= Satyrus the Peripatetic =

3rd-century BC Greek philosopher and historian

Satyrus (Σάτυρος) of Callatis was a distinguished Peripatetic philosopher and historian, whose biographies of famous people are frequently referred to by Diogenes Laërtius and Athenaeus. He came from Callatis Pontica, as was learned from a Herculaneum papyrus. He lived earlier than the reign of Ptolemy VI Philometor (181–146 BC) when his Lives were epitomized by Heraclides Lembus, probably during the 3rd century BC. Athenaeus frequently refers to him as a Peripatetic, but his connection to the Peripatetic school is otherwise unknown.
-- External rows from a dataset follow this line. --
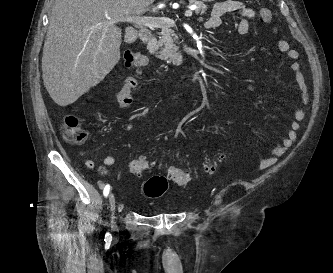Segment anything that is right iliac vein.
Returning a JSON list of instances; mask_svg holds the SVG:
<instances>
[{"instance_id":"obj_1","label":"right iliac vein","mask_w":333,"mask_h":273,"mask_svg":"<svg viewBox=\"0 0 333 273\" xmlns=\"http://www.w3.org/2000/svg\"><path fill=\"white\" fill-rule=\"evenodd\" d=\"M109 205H110V210H111V221H110L111 230L116 231L117 225L114 220L115 195L112 192L109 195Z\"/></svg>"}]
</instances>
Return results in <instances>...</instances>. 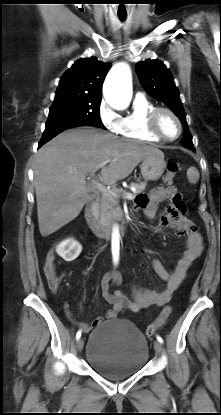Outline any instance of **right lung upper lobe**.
Here are the masks:
<instances>
[{"label":"right lung upper lobe","instance_id":"right-lung-upper-lobe-1","mask_svg":"<svg viewBox=\"0 0 221 415\" xmlns=\"http://www.w3.org/2000/svg\"><path fill=\"white\" fill-rule=\"evenodd\" d=\"M111 63L95 57L77 60L60 79L56 94H82L101 97L102 84Z\"/></svg>","mask_w":221,"mask_h":415}]
</instances>
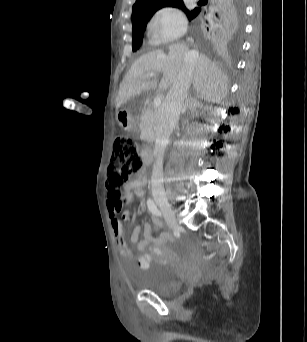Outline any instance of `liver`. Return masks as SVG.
<instances>
[{"instance_id":"obj_1","label":"liver","mask_w":307,"mask_h":342,"mask_svg":"<svg viewBox=\"0 0 307 342\" xmlns=\"http://www.w3.org/2000/svg\"><path fill=\"white\" fill-rule=\"evenodd\" d=\"M161 49L143 54L132 64L120 84L116 110L132 96H139L145 90L157 86L159 90H166L176 82L184 58L190 50L185 44H162ZM147 74H163V78L160 84H157V80H145ZM192 82L199 98L206 102L220 104L229 92L227 76L204 54H197L195 58Z\"/></svg>"}]
</instances>
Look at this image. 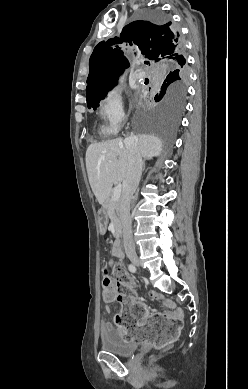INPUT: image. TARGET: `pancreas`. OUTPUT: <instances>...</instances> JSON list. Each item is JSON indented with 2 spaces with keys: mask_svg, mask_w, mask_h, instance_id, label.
Masks as SVG:
<instances>
[{
  "mask_svg": "<svg viewBox=\"0 0 248 389\" xmlns=\"http://www.w3.org/2000/svg\"><path fill=\"white\" fill-rule=\"evenodd\" d=\"M103 212L106 218L110 219L115 227V236L119 238L121 235V222L119 216V200H113V191L110 192L108 198L103 204Z\"/></svg>",
  "mask_w": 248,
  "mask_h": 389,
  "instance_id": "1",
  "label": "pancreas"
}]
</instances>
His biographies dealt with many eminent people including kings (Dionysius the Younger, Philip), statesmen (Alcibiades), orators (Demosthenes), poets (Aeschylus, Sophocles, Euripides), and philosophers (Bias of Priene, Chilon of Sparta, Pythagoras, Empedocles, Zeno of Elea, Anaxagoras, Socrates, Diogenes, Anaxarchus, Stilpo). He also wrote on the population of Alexandria, and a work On Characters (Περὶ χαρακτήρων). Fragments of his biography of the Athenian dramatist Euripides were found at the end of a papyrus scroll discovered at Oxyrhynchus in the early twentieth century.